**INFORMATION PROVIDED**
---*---

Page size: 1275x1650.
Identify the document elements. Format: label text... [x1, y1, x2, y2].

---*---

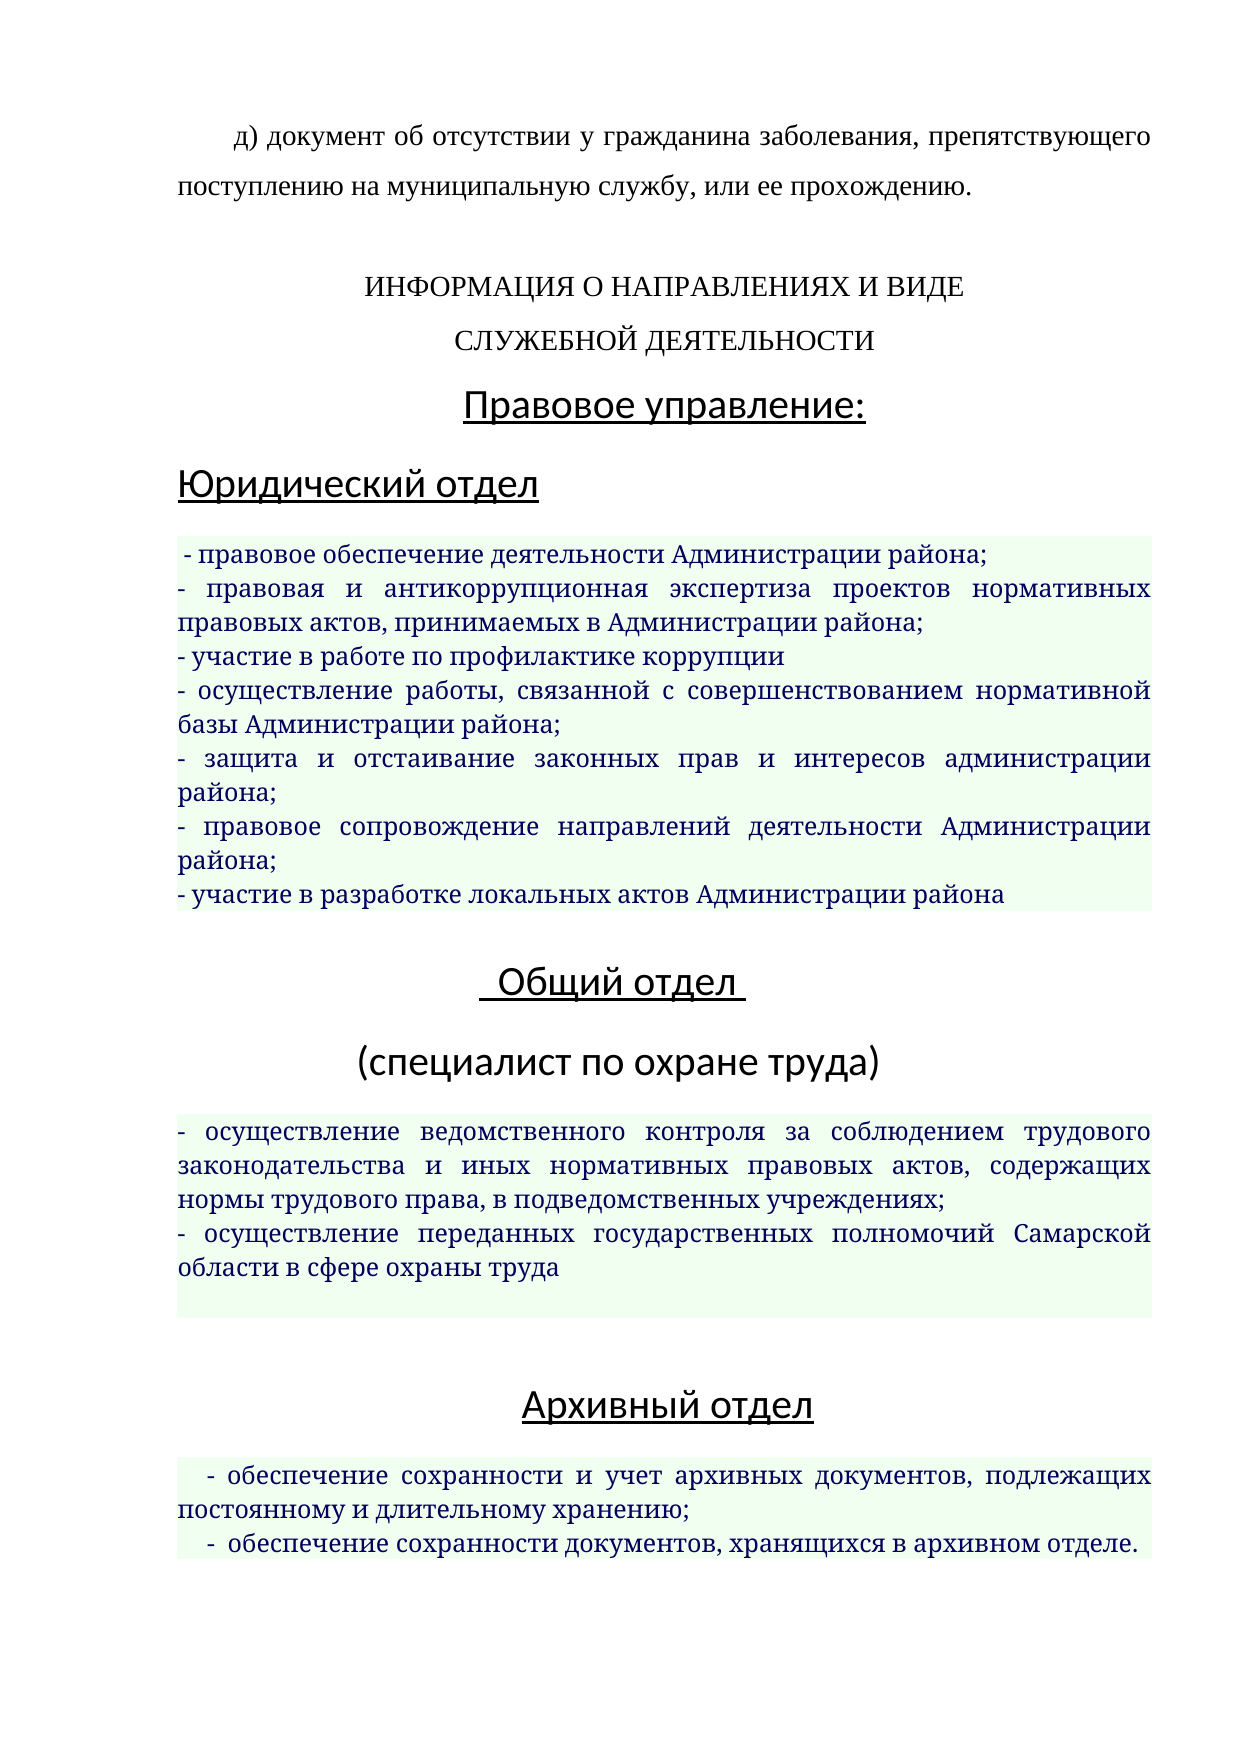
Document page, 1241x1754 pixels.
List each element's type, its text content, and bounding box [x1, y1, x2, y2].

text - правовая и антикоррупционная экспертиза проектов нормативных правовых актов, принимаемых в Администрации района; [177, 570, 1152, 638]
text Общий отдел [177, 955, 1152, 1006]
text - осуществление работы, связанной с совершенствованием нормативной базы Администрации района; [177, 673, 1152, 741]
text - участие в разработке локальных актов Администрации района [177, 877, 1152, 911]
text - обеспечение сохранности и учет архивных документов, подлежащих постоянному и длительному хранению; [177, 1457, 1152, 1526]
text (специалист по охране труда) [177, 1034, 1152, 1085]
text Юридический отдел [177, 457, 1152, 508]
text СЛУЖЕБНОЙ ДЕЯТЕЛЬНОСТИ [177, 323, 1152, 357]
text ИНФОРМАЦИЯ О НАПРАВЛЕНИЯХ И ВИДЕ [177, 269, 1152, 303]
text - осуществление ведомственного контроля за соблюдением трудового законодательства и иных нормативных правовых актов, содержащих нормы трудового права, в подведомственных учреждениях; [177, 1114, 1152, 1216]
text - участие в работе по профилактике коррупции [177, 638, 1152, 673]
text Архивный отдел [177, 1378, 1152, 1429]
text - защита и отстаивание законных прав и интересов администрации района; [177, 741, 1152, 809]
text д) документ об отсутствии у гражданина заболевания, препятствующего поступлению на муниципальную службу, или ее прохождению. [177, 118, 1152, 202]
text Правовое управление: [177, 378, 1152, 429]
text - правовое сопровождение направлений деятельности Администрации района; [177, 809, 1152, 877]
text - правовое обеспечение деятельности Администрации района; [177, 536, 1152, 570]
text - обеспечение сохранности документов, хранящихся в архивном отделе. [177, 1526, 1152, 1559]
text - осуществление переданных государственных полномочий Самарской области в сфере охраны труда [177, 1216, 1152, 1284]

---*---

The lines to extract from the data above begin with the line containing "Page size: 1275x1650." and end with the line containing "Identify the document". Extract them exactly, including both.

Page size: 1275x1650.
Identify the document elements. Format: label text... [x1, y1, x2, y2].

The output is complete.